Em 1994, a previdência mudou para um regime misto em que os trabalhadores puderam escolher entre continuar contribuindo para o Estado ou ter contas individuais administradas por fundos de pensão, as chamadas AFJP. Com a crise de 2001, o sistema começou a dar sinais de colapso. Em 2008, Cristina estatizou as AFJP.

Os fundos tinham um patrimônio bilionário. Eram investimentos em títulos públicos, renda fixa, ações de empresas e aplicações no exterior. Tanto seus compromissos financeiros quanto esse patrimônio foram incorporados pela Anses, que criou um Fundo de Garantia de Sustentabilidade (FGS) para assegurar o futuro pagamento de aposentadorias e pensões.

É como se, no Brasil, os ativos da Petros, da Previ e de todos os os outros fundos de pensão tivessem passado ao patrimônio do Estado. Hoje o FGS tem 150 bilhões de pesos (cerca de R$ 75 bilhões) em caixa. No primeiro semestre, graças à aplicação desses recursos, houve lucro de 3,7 bilhões de pesos. Isso tem salvado as contas públicas. Na planilha contábil do governo, esse lucro entrou como receita e garantiu um comemorado superávit nominal (após o pagamento de juros da dívida) de 197 milhões de pesos de janeiro a junho.

"É crescente o uso da Anses como caixa de financiamento do governo", critica Soledad Pérez Duhalde, analista fiscal da consultoria Abeceb. Ela nota que tem aumentado a concentração dos investimentos da Anses em títulos da dívida pública, que já representam quase 62% do total de aplicações do FGS. Isso coloca o governo na inusitada condição de credor de si mesmo. Com um detalhe: os títulos têm baixa liquidez. "Se um dia quiserem vender esses títulos, será que poderão? Seria um movimento tão importante no mercado que a simples especulação de venda dos papéis seria suficiente para derrubar seu valor de face", diz.

No início do ano, a utilização das reservas administradas pelo Banco Central despertou polêmica, mas é a Anses quem mais tem servido para projetos do casal Kirchner. Uma das iniciativas controvertidas financiadas pelo caixa da previdência foi a distribuição de conversores de TV digital para população de baixa renda. A Anses também já foi empregada, neste ano, para financiar a construção de usinas termelétricas e como base para uma linha de crédito com juros de 9,9% para projetos industriais - uma taxa baixíssima para padrões argentinos.
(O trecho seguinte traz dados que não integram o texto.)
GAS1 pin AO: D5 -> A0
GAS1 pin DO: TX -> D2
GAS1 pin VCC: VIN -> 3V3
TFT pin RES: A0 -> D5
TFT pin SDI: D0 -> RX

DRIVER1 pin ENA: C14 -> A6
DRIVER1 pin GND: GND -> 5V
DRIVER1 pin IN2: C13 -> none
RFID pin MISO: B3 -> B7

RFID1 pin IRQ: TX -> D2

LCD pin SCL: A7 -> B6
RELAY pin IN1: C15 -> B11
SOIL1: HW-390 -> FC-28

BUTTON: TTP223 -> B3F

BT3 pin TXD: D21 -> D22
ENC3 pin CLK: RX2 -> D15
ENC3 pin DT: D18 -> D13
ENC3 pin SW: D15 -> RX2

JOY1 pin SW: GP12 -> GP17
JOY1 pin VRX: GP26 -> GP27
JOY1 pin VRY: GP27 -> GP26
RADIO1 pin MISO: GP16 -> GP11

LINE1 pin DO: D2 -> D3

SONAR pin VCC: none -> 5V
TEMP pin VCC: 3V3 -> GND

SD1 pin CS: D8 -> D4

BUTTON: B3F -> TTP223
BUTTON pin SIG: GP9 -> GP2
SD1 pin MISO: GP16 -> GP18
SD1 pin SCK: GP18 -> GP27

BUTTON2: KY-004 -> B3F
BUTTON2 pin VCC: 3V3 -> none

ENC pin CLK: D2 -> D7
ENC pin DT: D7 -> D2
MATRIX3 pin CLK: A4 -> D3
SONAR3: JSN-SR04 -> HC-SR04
Consciente de que esses usos ajudam a alavancar a popularidade de Cristina e de Néstor Kirchner, a oposição fez valer a sua maioria na Câmara para iniciar o debate sobre o aumento das aposentadorias e das pensões. Dos 5,5 milhões de beneficiários, cerca de 4,4 milhões recebem o valor mínimo de 895 pesos (perto de R$ 440).

Especialistas veem toda essa discussão como uma ameaça à sustentabilidade da previdência argentina. "Qualquer cálculo que leve em conta uma evolução razoável dos ativos e passivos, o cumprimento das normas vigentes e o rendimento esperado dos fundos disponíveis hoje em dia demonstra que o sistema não pode se sustentar mais além de alguns anos", afirma Rubén Lo Vuolo, pesquisador do Centro Interdisciplinar para o Estudo de Políticas Públicas (CIEPP).